A new fact-finding trip took him to India in 1982.
In 1984 he retired.
But this is not to say that he put down his pencils and brushes. He hasn't stopped creating posters for charitable causes, associations and for towns such as his native Sarlat but also Domme, La Roque-Gageac, Monpazier. The majority of these posters he donated without charge.
Alain Carrier was member of the jury for the international poster awards, the Prix International de l'Affiche in 1992-1993. The following year he decided to live permanently in Sarlat.
In 1999 his famous poster for Amnesty International based on a quote by Victor Hugo: « You cannot muzzle the light » was used as basis for the French paper in the Baccalaureate examination.

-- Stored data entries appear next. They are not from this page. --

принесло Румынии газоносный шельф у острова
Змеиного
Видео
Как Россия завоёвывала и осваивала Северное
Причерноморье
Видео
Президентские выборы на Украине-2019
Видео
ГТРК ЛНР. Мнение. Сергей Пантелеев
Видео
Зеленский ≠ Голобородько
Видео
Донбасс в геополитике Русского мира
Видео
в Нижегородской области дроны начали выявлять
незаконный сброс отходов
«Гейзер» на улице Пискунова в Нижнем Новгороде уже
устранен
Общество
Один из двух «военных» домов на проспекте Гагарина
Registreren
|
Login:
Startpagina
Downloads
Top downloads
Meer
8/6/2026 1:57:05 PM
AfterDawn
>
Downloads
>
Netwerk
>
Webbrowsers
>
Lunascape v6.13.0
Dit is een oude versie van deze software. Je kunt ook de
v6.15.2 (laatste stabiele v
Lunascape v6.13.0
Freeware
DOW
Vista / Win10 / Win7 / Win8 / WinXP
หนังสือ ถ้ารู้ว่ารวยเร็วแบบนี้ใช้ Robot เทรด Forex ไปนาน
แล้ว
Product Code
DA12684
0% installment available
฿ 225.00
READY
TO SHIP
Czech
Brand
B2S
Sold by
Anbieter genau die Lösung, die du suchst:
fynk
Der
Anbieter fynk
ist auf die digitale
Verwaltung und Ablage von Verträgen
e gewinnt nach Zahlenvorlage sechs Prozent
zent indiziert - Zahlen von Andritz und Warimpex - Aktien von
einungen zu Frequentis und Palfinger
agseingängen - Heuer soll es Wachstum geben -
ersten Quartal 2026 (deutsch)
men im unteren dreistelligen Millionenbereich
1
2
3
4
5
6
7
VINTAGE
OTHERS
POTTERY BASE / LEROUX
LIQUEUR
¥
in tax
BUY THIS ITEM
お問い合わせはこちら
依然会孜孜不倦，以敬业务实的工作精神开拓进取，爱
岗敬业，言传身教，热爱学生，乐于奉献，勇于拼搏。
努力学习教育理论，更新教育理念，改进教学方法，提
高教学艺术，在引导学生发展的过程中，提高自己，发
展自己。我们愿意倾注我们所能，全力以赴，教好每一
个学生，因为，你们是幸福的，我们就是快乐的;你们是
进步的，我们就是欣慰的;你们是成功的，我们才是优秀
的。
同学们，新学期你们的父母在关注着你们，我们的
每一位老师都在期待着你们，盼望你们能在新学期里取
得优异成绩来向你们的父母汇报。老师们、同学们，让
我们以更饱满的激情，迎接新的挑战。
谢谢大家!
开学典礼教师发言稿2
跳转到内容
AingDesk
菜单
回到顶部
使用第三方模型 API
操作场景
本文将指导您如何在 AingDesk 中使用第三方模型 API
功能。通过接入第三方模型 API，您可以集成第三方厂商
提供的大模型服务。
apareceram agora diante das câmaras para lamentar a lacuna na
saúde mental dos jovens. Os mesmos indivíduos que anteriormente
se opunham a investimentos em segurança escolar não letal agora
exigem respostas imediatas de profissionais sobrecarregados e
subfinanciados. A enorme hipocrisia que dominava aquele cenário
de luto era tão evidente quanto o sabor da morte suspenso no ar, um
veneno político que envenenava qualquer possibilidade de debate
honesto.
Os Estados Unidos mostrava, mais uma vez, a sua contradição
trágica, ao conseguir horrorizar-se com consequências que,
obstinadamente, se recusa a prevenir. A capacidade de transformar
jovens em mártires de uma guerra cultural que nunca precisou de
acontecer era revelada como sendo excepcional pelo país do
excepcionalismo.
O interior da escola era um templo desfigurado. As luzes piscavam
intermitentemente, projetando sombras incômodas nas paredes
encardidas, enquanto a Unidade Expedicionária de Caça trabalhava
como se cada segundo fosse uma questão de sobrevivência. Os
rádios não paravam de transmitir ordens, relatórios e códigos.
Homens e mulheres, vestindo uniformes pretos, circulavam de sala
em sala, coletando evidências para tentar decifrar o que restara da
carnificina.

In 2001, the book « Le XXème Siècle à l'Affiche » (published by Larousse) devoted two pages to the poster « Non à la torture » it being analysed as follows: « Its simplicity is understood at first glance; the arms metamorphosed into ropes which themselves become the instrument of torture reflect the expression of unbearable suffering. Furthermore, the man is alone, in a position halfway between a forced kneel and his will to remain standing. He is not yet completely broken; the invisible tormentors in the image haven't yet crushed every part of him. That's what torture is, a refinement of horror, a balance between life and death. The images of torture are not infrequent in paintings and engravings of previous times, the most famous being without doubt those painted by Goya, in which he describes the disasters of war; but the mutilations or dismemberments represented have most often already done their deadly work and already turned men into cadavers; we see the result and not the process of ferocity. It is this result that is present in the poster and which is why the representation is so eye-catching. [...] The mystery of this image, monstrous in itself, is that the tortured man is the guardian of his own interior treasure, a sacred temple of the human condition which survives all cruelty. »
In 2003 Alain Carrier received a visit from the Director of Prints and Photography at the French National Library. When she was shown the posters in Alain Carrier's possession, she offered to transfer this important collection to the National Library. Wishing to see his works restored – should it be necessary – and conserved in the best conditions, Alain Carrier accepted.
Few poster artists can pride themselves on having collected as many signs of recognition in their career.
In 1975 he was made Officer in the International Order of Arts and Art Education.
As citizen he was accepted into the National Order of Merit in 1982 and into the order of the Légion d’Honneur in 2004.